Earlier this week, I was at a lecture at the RSA where Sky’s Adam Boulton was in conversation with Stephen Green, chairman of international banking group HSBC. They had both just returned from the G20/G8, which provided a backdrop to discussions on financial turbulence, money and morality. The presentation was especially interesting as it took a long-term historical view: King Edward III was noted as the first British sovereign to default on his debts; Franciscan thinking from the middle ages on poverty versus wealth was quoted; the ebb and flow of world trade was examined. You can watch the RSA’s video of the talk here. Well worth a look.
Mr Green was questioned on his book, Good Value: Building a Better Life in Business. He gave his perspective on the current macroeconomic climate, talking about a clear rebalancing to the East. He says ‘emerging markets’ is a misnomer, preferring the re-emergence of markets. China was the world’s largest economy until 1820 – before the growth of super powers – and was the dominant economic power in 18 of the last 20 centuries. Over a generation, he says, we will see the rise of the ‘new G20’ states, and the relative marginalisation of the G7/G8.
However, he is positive about the opportunities for business offered by this rebalancing. Companies that plan responsible, sustainable business strategies, in tune with the cultural needs of growing markets will thrive. Real CSR will have real impact.

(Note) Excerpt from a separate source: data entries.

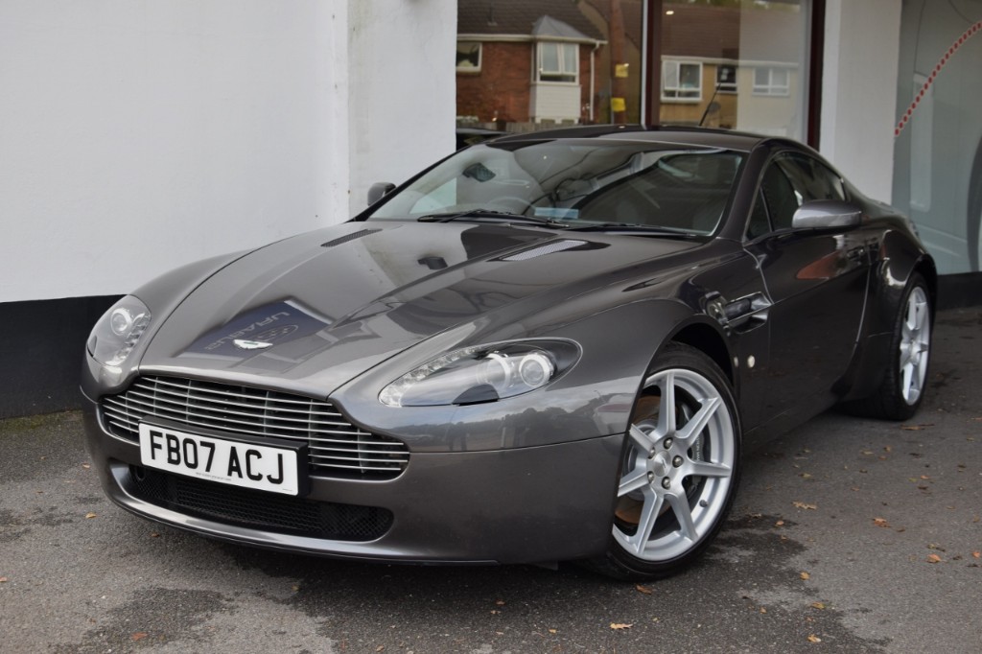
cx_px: 491
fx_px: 1309
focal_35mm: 48
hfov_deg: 41.1
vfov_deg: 28.1
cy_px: 327
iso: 400
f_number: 6.3
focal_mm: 32
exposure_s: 1/160
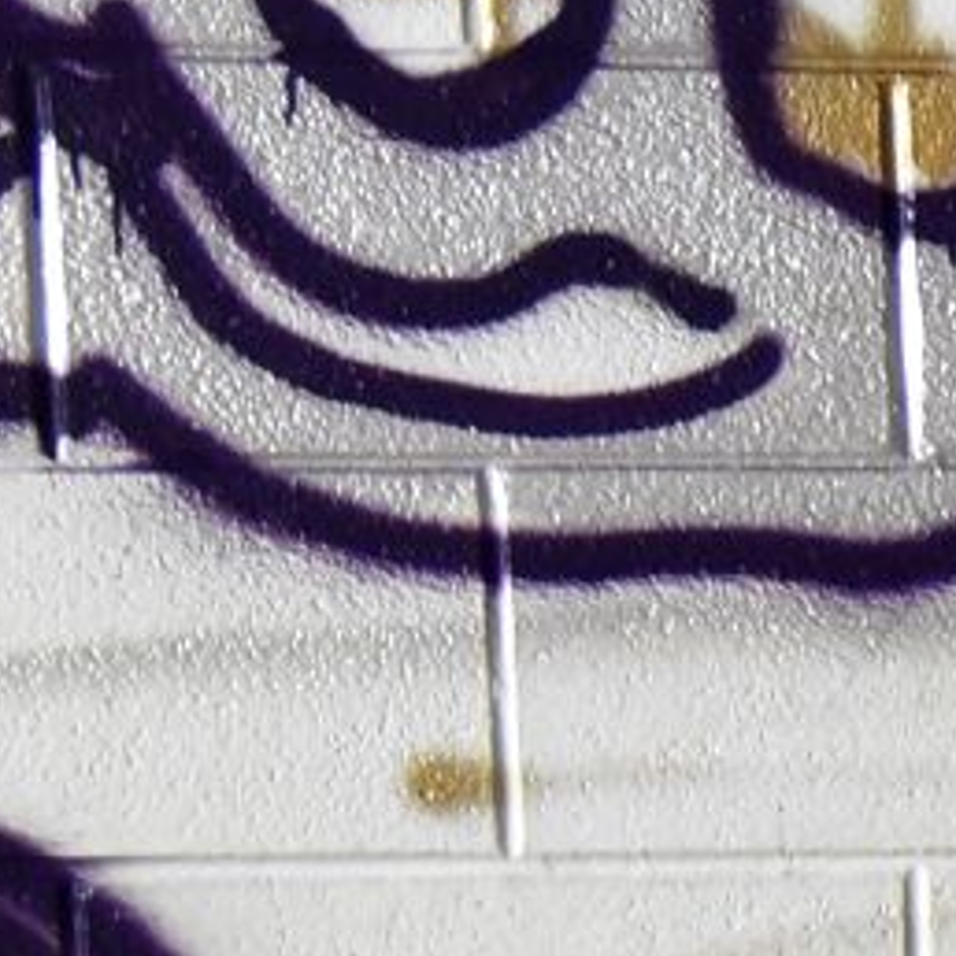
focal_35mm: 256
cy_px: 1477
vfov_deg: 6.7
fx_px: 7999
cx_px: 2938
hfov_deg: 6.3
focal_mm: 38
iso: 3600
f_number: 4
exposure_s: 1/40
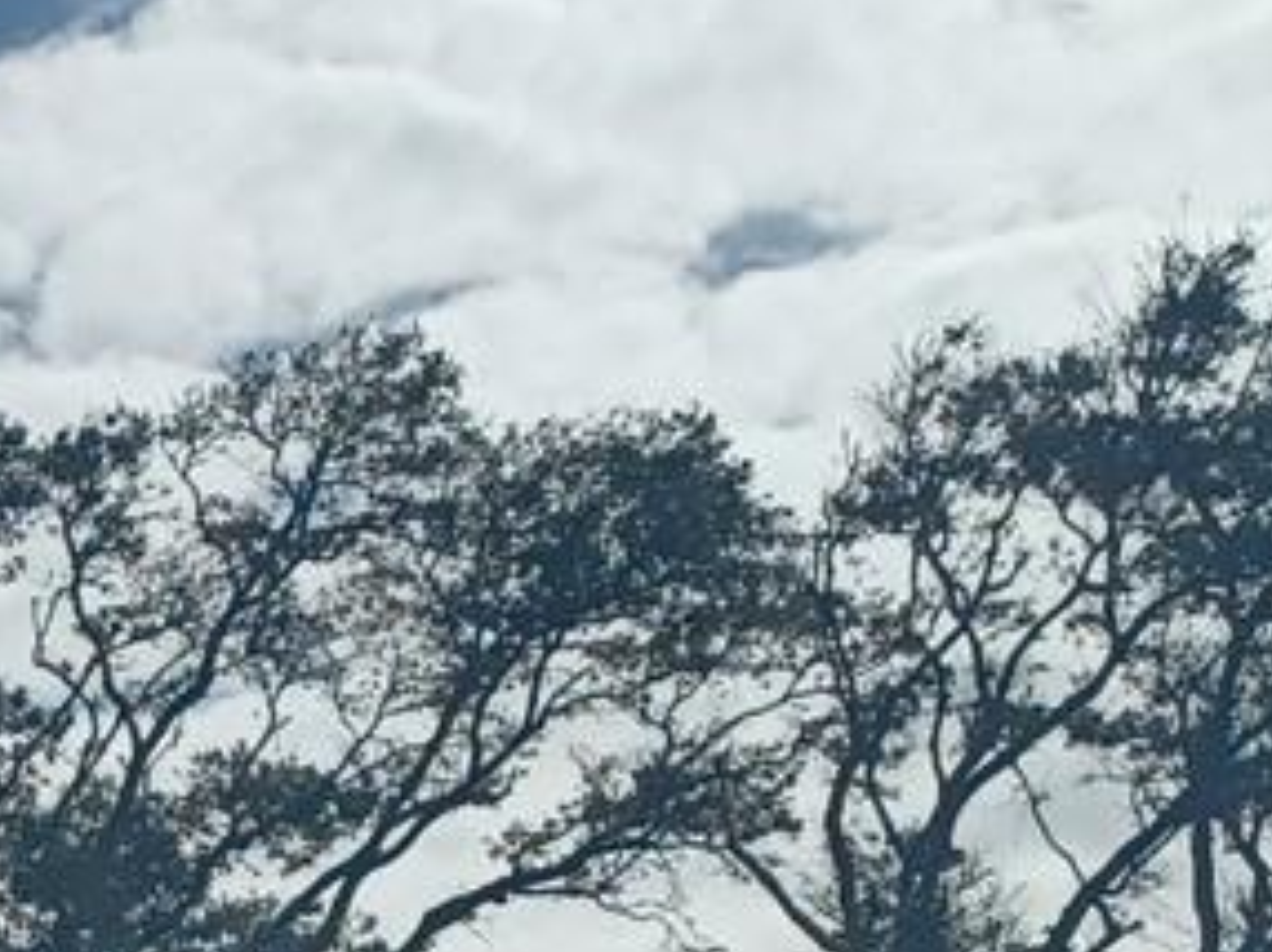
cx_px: -894
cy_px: 1731
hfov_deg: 13.0
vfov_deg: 10.0
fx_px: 5140
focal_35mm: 140
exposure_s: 1/1577
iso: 32
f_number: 1.8
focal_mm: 4.6
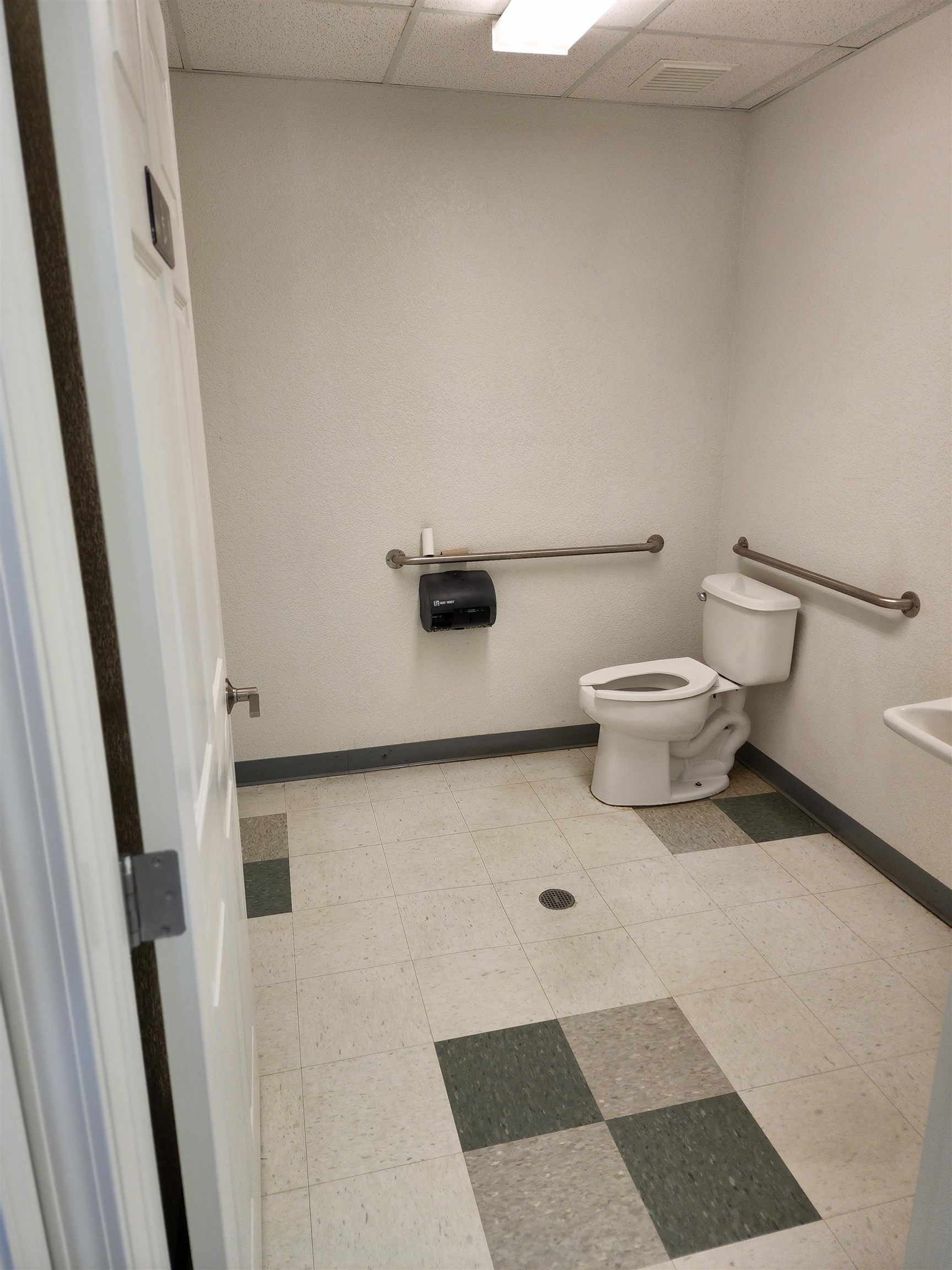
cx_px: 476
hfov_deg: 58.9
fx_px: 843
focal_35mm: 23
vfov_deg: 73.9
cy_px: 635
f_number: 1.8
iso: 200
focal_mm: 6.4
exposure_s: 1/120
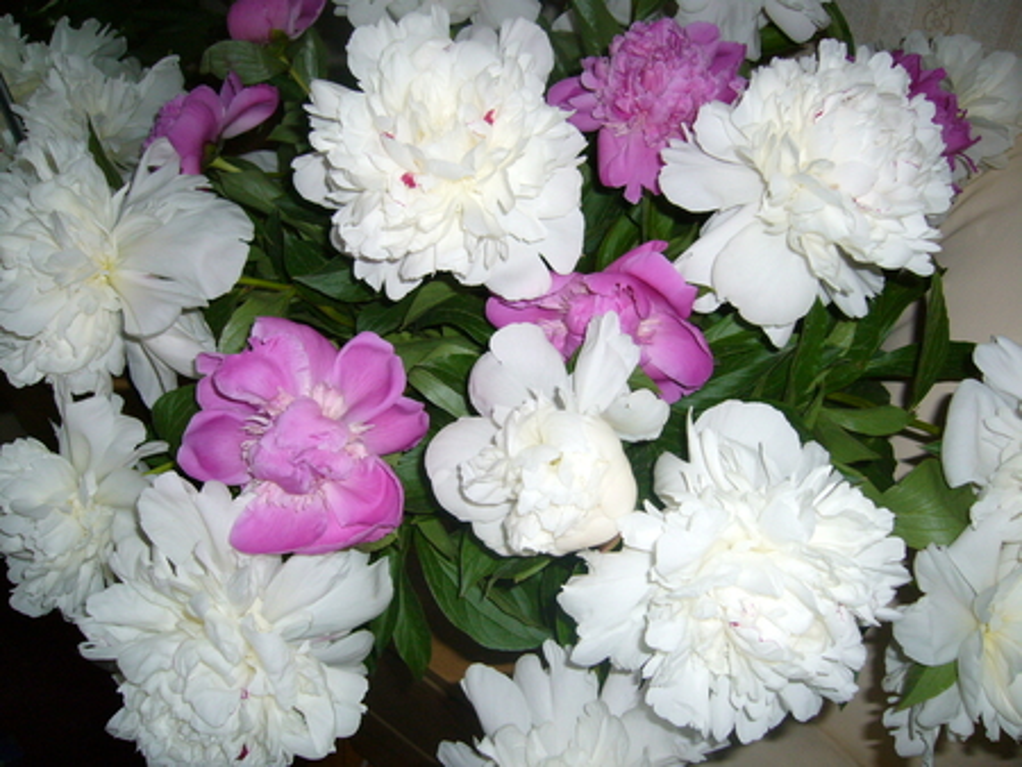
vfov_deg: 40.7
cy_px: 384
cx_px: 511
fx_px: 1034
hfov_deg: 52.6
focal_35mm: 35
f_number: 2.8
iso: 100
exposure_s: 1/30
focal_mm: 5.8
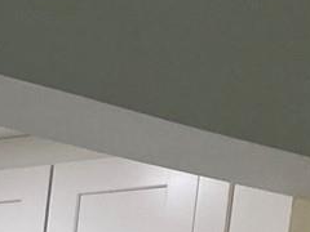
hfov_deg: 9.6
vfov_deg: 7.9
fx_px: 1549
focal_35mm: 173
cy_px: 588
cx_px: -523
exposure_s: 1/120
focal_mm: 4.25
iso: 100
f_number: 1.8
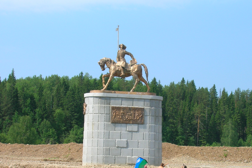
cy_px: 128
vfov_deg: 15.3
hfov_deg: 22.8
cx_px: 159
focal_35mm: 89
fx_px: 623
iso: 50
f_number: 6.1
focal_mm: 10.4
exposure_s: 1/187
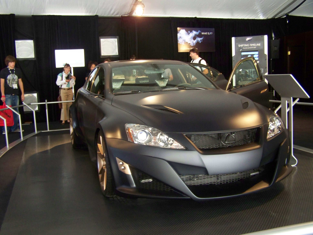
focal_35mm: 38
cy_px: 118
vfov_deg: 37.7
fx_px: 344
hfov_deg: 49.0
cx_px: 156
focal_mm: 6.3
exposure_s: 1/30
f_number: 2.8
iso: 200
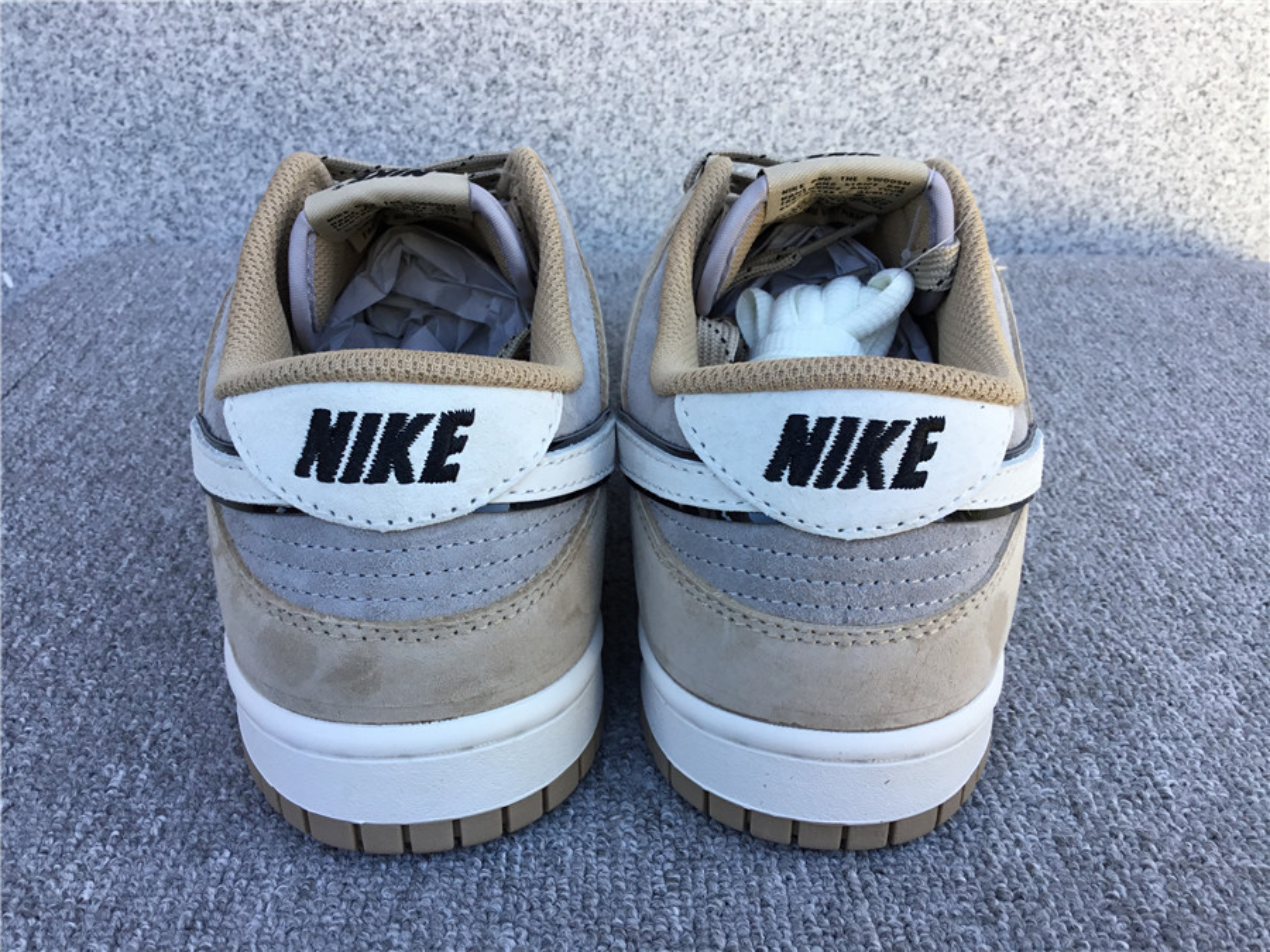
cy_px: 476
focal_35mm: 31
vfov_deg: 45.4
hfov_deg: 58.4
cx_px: 635
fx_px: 1137
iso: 25
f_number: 2.4
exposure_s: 1/100
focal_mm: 3.3
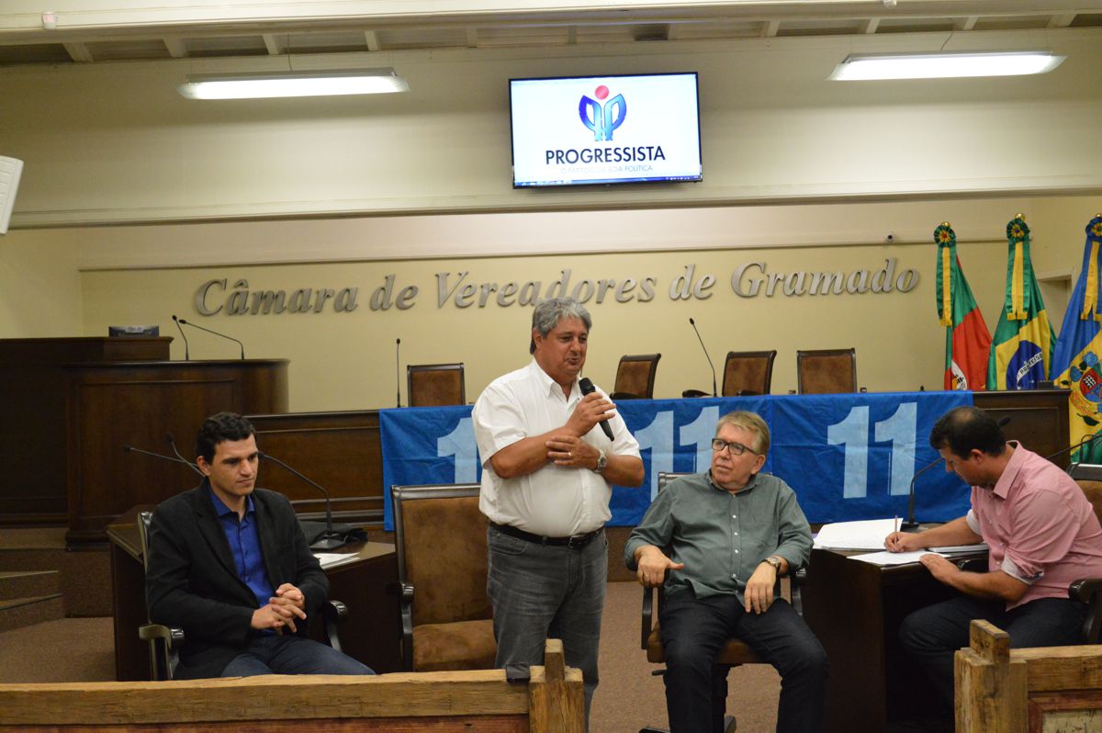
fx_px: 1193
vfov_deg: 34.2
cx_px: 551
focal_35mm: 39
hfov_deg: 49.6
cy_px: 366
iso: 3200
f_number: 6.3
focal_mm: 26
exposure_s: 1/125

As a spokesperson for the global banking community, Stephen Green is impressive. Highly engaging and authoritative, without a hint of arrogance. He expertly batted away questions inviting comment on BP’s current problems and focused on broad issues of strategy and morality. As an ordained Anglican priest, his views on ethics in business are especially interesting. From a reputation manager’s perspective, he is a valuable asset. A thought leader with original, coherent thoughts and a distinctive view of the world. Good value.